UK lecturers vote to strike for higher salaries

london

British university lecturers have voted for strike action in support of a 10 per cent pay claim, having rejected a 3.5 per cent pay increase offered by universities. The move was supported by 58 per cent of members of the Association of University Teachers who voted in a ballot, and could lead to a series of one-day strikes disrupting universities over the summer months.

The union says that since 1981 national average earnings have risen by 40 per cent in real terms, yet higher education salaries have risen by only 3.1 per cent. Union leaders say that a 3.5 per cent rise is not enough to begin to close the huge pay gap. Earlier this year university vice-chancellors received an increase of nearly 7 per cent. The first strike has been called for 25 May.
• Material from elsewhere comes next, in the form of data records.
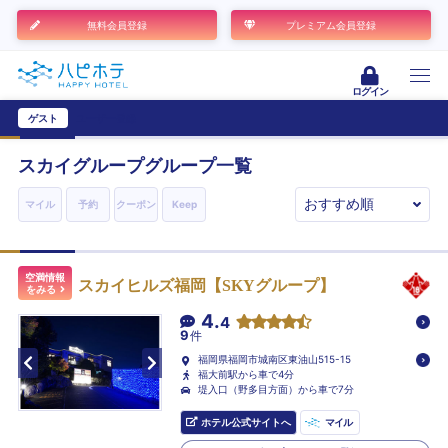
無料会員登録
プレミアム会員登録
ログイン
ゲスト
ユーザー登録
スカイグループ
グループ一覧
マイル
予約
クーポン
Keep
空満情報
スカイヒルズ福岡【SKYグループ】
をみる
4.
4
9
件
福岡県福岡市城南区東油山515-15
福大前駅から車で4分
堤入口（野多目方面）から車で7分
ホテル公式サイトへ
マイル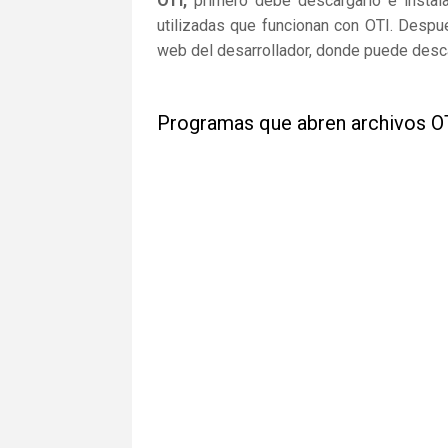
OTI,
primero debe descargarlo e instalar
utilizadas que funcionan con OTI. Despué
web del desarrollador, donde puede desca
Programas que abren archivos O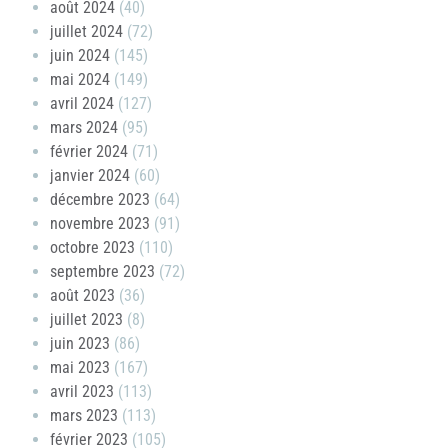
août 2024
(40)
juillet 2024
(72)
juin 2024
(145)
mai 2024
(149)
avril 2024
(127)
mars 2024
(95)
février 2024
(71)
janvier 2024
(60)
décembre 2023
(64)
novembre 2023
(91)
octobre 2023
(110)
septembre 2023
(72)
août 2023
(36)
juillet 2023
(8)
juin 2023
(86)
mai 2023
(167)
avril 2023
(113)
mars 2023
(113)
février 2023
(105)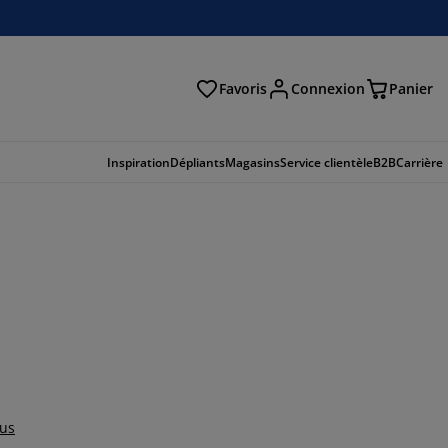
Favoris
Connexion
Panier
herche
Inspiration
Dépliants
Magasins
Service clientèle
B2B
Carrière
lus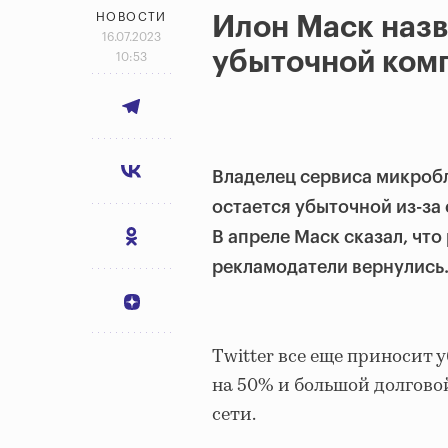
НОВОСТИ
Илон Маск назв
16.07.2023
убыточной ком
10:53
Владелец сервиса микробл
остается убыточной из-за
В апреле Маск сказал, что
рекламодатели вернулись
Twitter все еще приносит
на 50% и большой долгово
сети.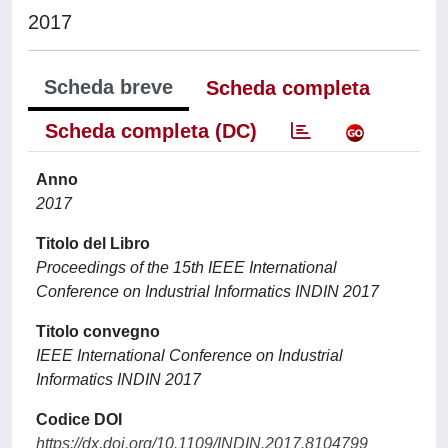
2017
Scheda breve
Scheda completa
Scheda completa (DC)
Anno
2017
Titolo del Libro
Proceedings of the 15th IEEE International
Conference on Industrial Informatics INDIN 2017
Titolo convegno
IEEE International Conference on Industrial
Informatics INDIN 2017
Codice DOI
https://dx.doi.org/10.1109/INDIN.2017.8104799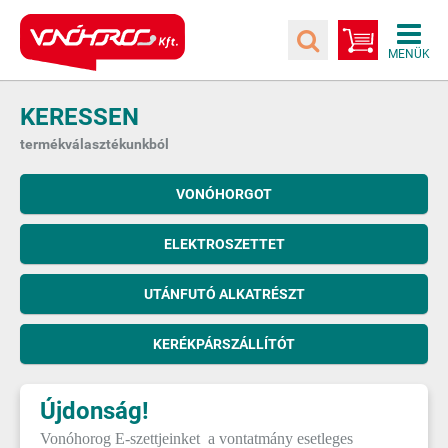
KERESSEN
termékválasztékunkból
VONÓHORGOT
ELEKTROSZETTET
UTÁNFUTÓ ALKATRÉSZT
KERÉKPÁRSZÁLLÍTÓT
Újdonság!
Vonóhorog E-szettjeinket a vontatmány esetleges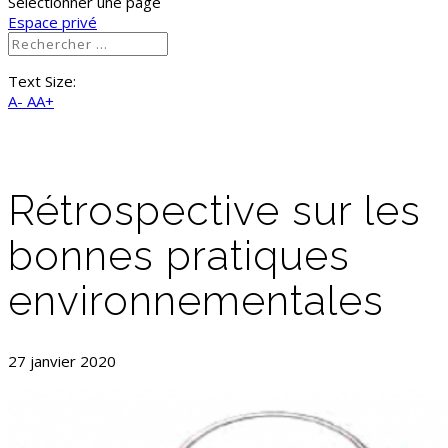
Sélectionner une page
Espace privé
Text Size:
A-
AA+
Rétrospective sur les
bonnes pratiques
environnementales
27 janvier 2020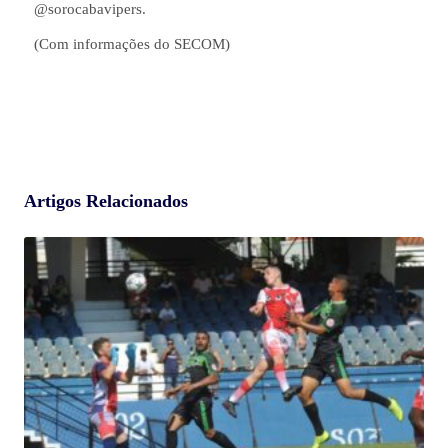
@sorocabavipers.
(Com informações do SECOM)
Artigos Relacionados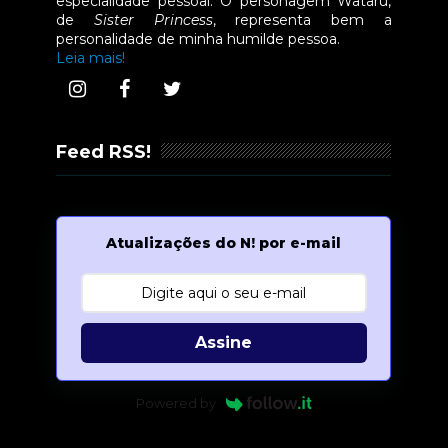
especialidade pessoal. O personagem Wataru,
de
Sister Princess
, representa bem a
personalidade de minha humilde pessoa.
Leia mais!
Feed RSS!
Atualizações do N! por e-mail
Assine
Powered by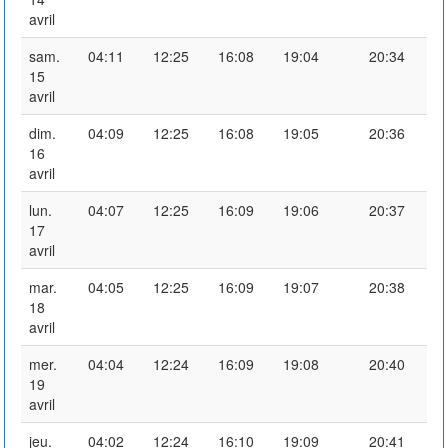
avril
sam.
04:11
12:25
16:08
19:04
20:34
15
avril
dim.
04:09
12:25
16:08
19:05
20:36
16
avril
lun.
04:07
12:25
16:09
19:06
20:37
17
avril
mar.
04:05
12:25
16:09
19:07
20:38
18
avril
mer.
04:04
12:24
16:09
19:08
20:40
19
avril
jeu.
04:02
12:24
16:10
19:09
20:41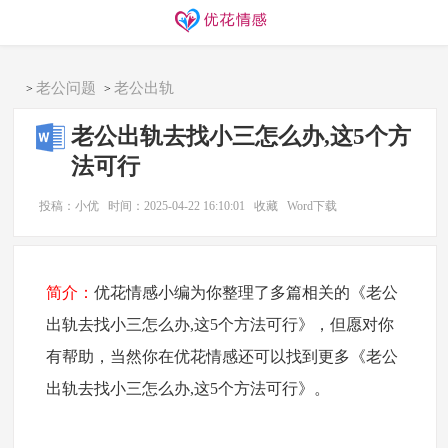
同城交友
找搭子
欢迎访问优花情感！
老公问题
老公出轨
>
>
老公出轨去找小三怎么办,这5个方
法可行
投稿：小优
时间：2025-04-22 16:10:01
收藏
Word下载
简介：
优花情感小编为你整理了多篇相关的《老公
出轨去找小三怎么办,这5个方法可行》，但愿对你
有帮助，当然你在优花情感还可以找到更多《老公
出轨去找小三怎么办,这5个方法可行》。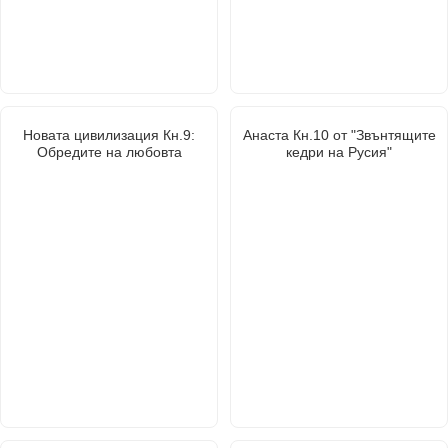
Новата цивилизация Кн.9:
Анаста Кн.10 от "Звънтящите
Обредите на любовта
кедри на Русия"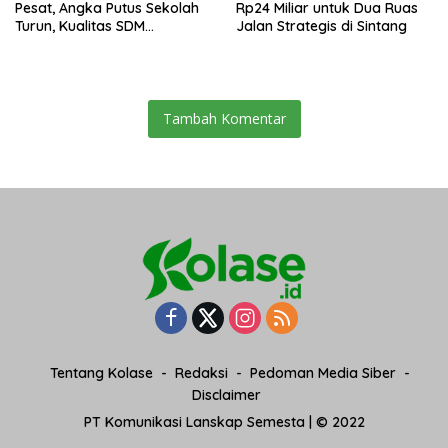
Pesat, Angka Putus Sekolah
Rp24 Miliar untuk Dua Ruas
Turun, Kualitas SDM
Jalan Strategis di Sintang
Meningkat
Tambah Komentar
Tentang Kolase
Redaksi
Pedoman Media Siber
Disclaimer
PT Komunikasi Lanskap Semesta | © 2022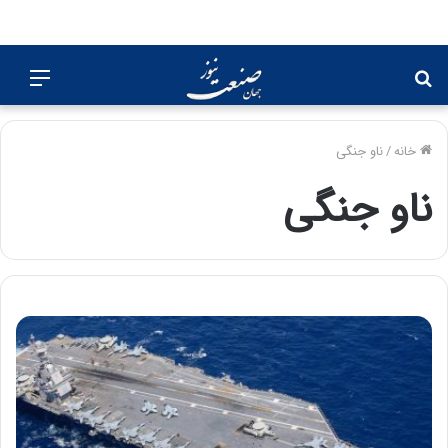
جستجو
منو
برای
خانه
/
ناو جنگی
ناو جنگی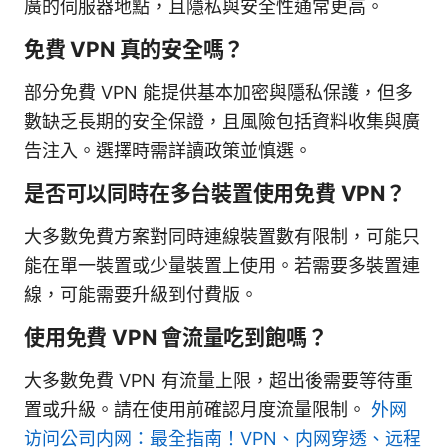
廣的伺服器地點，且隱私與安全性通常更高。
免費 VPN 真的安全嗎？
部分免費 VPN 能提供基本加密與隱私保護，但多
數缺乏長期的安全保證，且風險包括資料收集與廣
告注入。選擇時需詳讀政策並慎選。
是否可以同時在多台裝置使用免費 VPN？
大多數免費方案對同時連線裝置數有限制，可能只
能在單一裝置或少量裝置上使用。若需要多裝置連
線，可能需要升級到付費版。
使用免費 VPN 會流量吃到飽嗎？
大多數免費 VPN 有流量上限，超出後需要等待重
置或升級。請在使用前確認月度流量限制。
外网
访问公司内网：最全指南！VPN、内网穿透、远程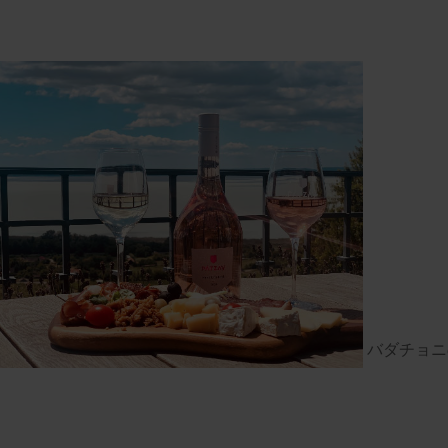
バダチョニ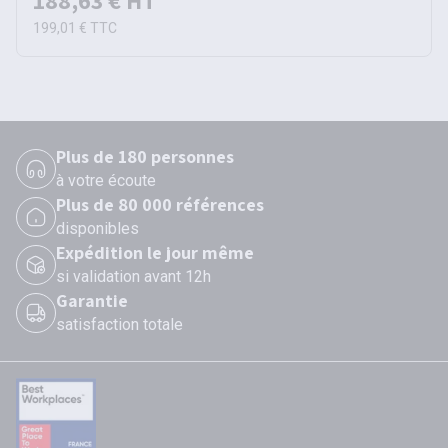
188,63 €
HT
199,01 €
TTC
Plus de 180 personnes
à votre écoute
Plus de 80 000 références
disponibles
Expédition le jour même
si validation avant 12h
Garantie
satisfaction totale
Luc Montagnier's Paris centre goes bankrupt

paris

The Luc Montagnier Centre in Paris, named after the head of the French group that discovered the AIDS virus in the mid-1980s, is to go into receivership just three years after it opened. The centre, created by Montagnier, was intended to serve as an outpatient clinic for HIV sero-positives as well as a research centre.

The centre was set up mainly with money from Sidaction, a television fundraising evening. But further funding — expected to come largely from donations — has not materialized. By going into receivership, Montagnier may draw attention to his plight and attract new funds. His centres in Rome, Abidjan, Ivory Coast, and New York are unaffected.

China's nuclear weapons now a tourist attraction

beijing

A nuclear weapons research institute, the China Engineering Physics Institute, has been included on a science and technology tourism route that is being promoted by Mianyang City in China's Sichuan Province.

The institute is known to be one of China's main research centres for the development of strategic weapons. According to Xinhua news agency, the tourist route — the first in China — will also include factories that can be visited, including one owned by the Changhong Group, the fourth largest manufacturer of televisions in the world.